Resource impact statement
NICE has recommended loncastuximab tesirine as an option for treating relapsed or refractory diffuse large B-cell lymphoma (DLBCL) and high-grade B-cell lymphoma (HGBL) for adults after 2 or more systemic treatments. Loncastuximab tesirine is only recommended for adults if they have previously had polatuzumab vedotin, or if polatuzumab vedotin is contraindicated or not tolerated and the company provides it according to the commercial arrangement.
We expect the resource impact of implementing the recommendations in England will be less than £5 million per year (or approximately £8,800 per 100,000 population, based on a population for England of 56.6 million people).
This is because the technology is a further treatment option and the overall cost of treatment for this patient group will be similar.
This is the fifth recommendation NICE has made for treating DLBCL and HGBL over the course of the last 12 months. Given the number of recently available treatments, uptake levels have not been suggested in the resource impact template which supports this statement.
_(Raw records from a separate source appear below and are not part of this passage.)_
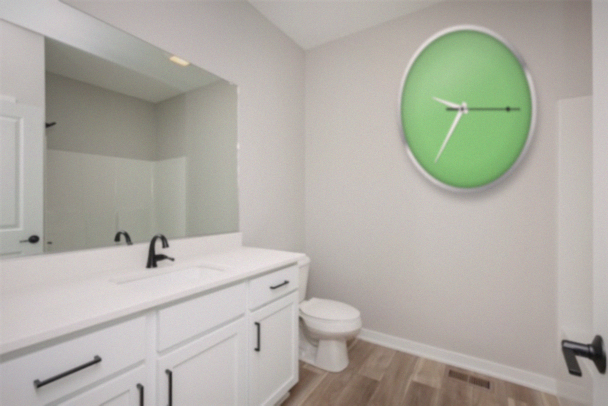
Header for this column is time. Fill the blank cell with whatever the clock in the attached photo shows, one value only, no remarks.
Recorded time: 9:35:15
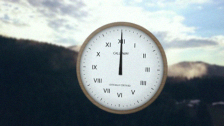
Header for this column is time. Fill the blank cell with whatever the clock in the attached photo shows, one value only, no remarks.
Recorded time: 12:00
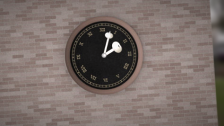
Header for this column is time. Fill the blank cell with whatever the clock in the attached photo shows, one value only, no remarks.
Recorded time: 2:03
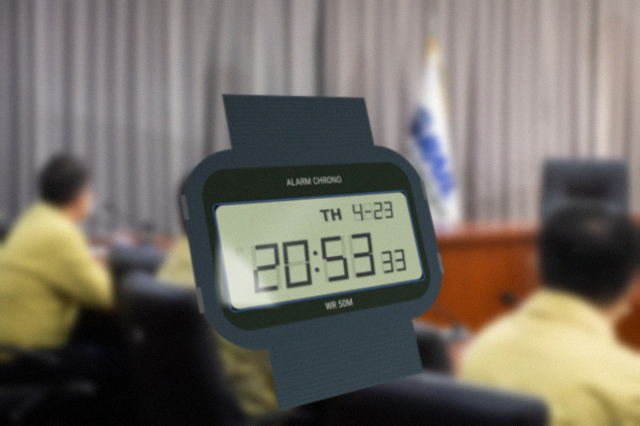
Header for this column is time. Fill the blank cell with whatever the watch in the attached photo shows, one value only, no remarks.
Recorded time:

The supporting template may be used to calculate the resource impact of implementing the guidance for loncastuximab tesirine and the other available treatment options at third and fourth line. Users are required to input the estimated uptakes of treatments for their locality in both current and future practice taking into account that those who are eligible for treatment with axicabtagene ciloleucel may follow a different pathway. The cost of treatments with loncastuximab tesirine and polatuzumab vedotin are dependent on what weight range people fall into, as this impacts the dosages. People using the resource impact template will therefore need to denote what percentage of the relevant populations will fall into the relevant weight ranges. Further information is available on the Unit Costs sheet within the template document.
Loncastuximab tesirine and the other treatment options have discounts that are commercial in confidence. It is the company’s responsibility to let relevant NHS organisations know details of the discount.
This technology is commissioned by NHS England. Providers are NHS hospital trusts.
The payment mechanism for the technology is determined by the responsible commissioner and depends on the technology being classified as high cost.